- What you are asked to do: From the line that includes "- wall art [370,186,460,260]" to the last line of the records that follow, copy every line exactly and nothing more, omitting pictures.
⟨
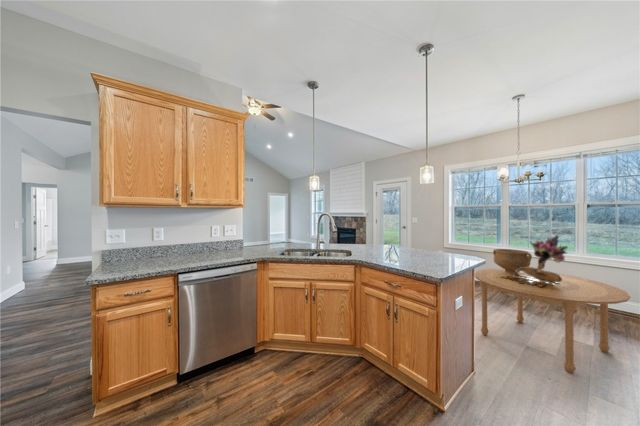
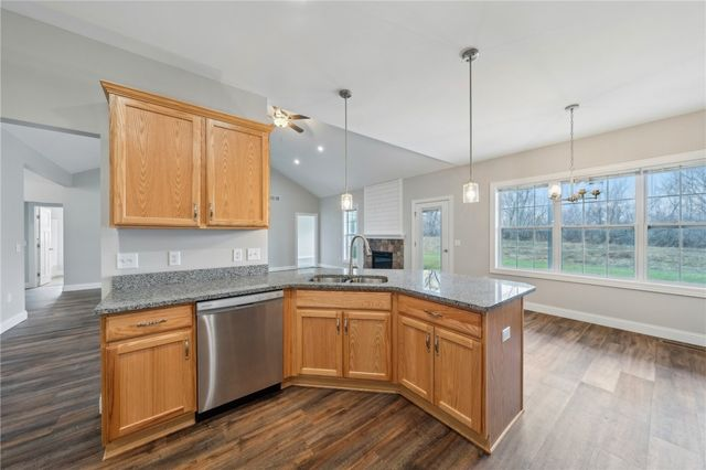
- ceramic pot [492,248,533,274]
- bouquet [515,234,568,283]
- dining table [474,268,631,374]
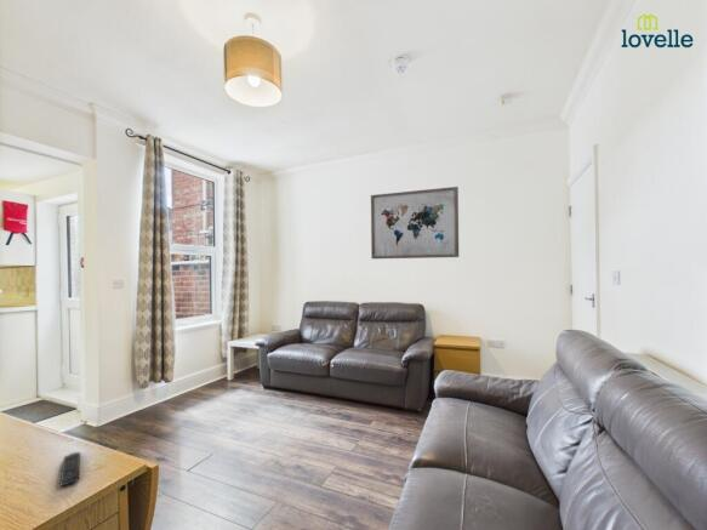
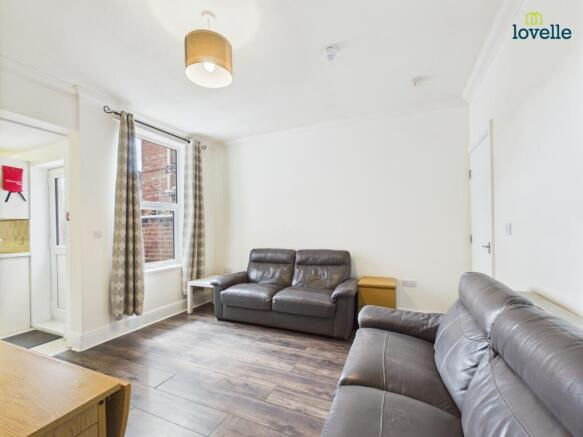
- remote control [58,451,81,488]
- wall art [370,186,460,260]
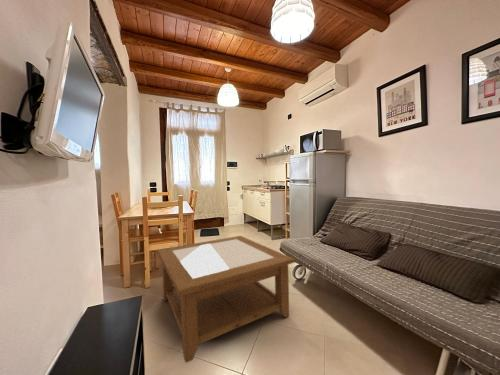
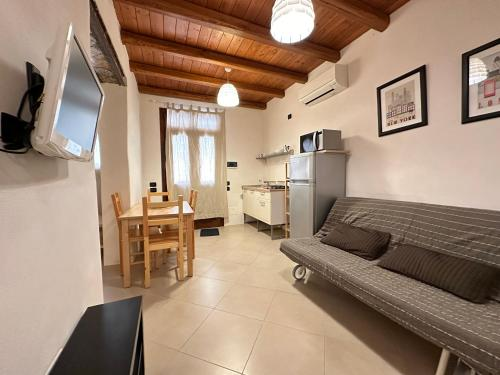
- coffee table [156,235,295,364]
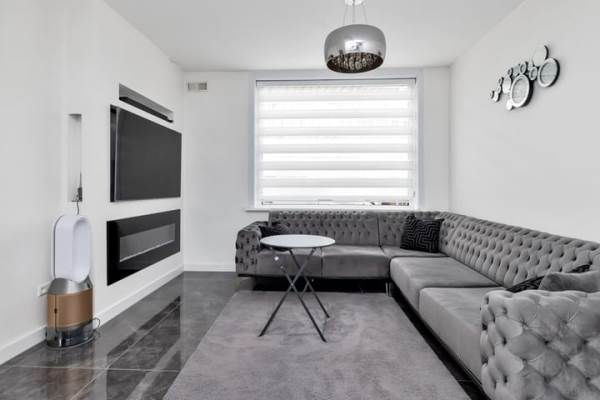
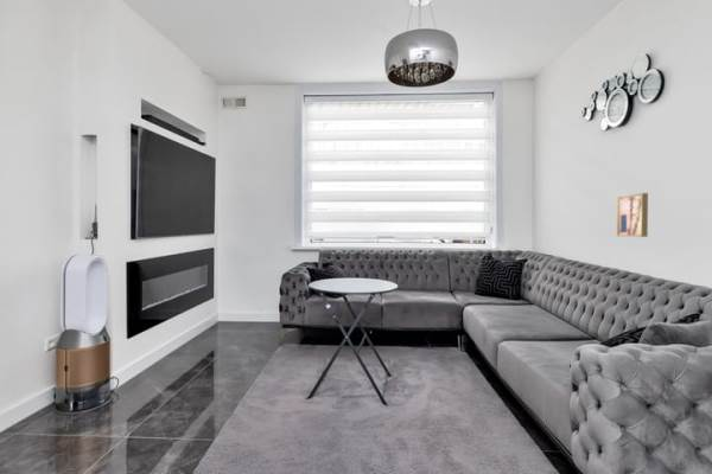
+ wall art [616,192,649,238]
⟩
- Written response:
- wall art [370,186,460,260]
- coffee table [156,235,295,364]
+ wall art [616,192,649,238]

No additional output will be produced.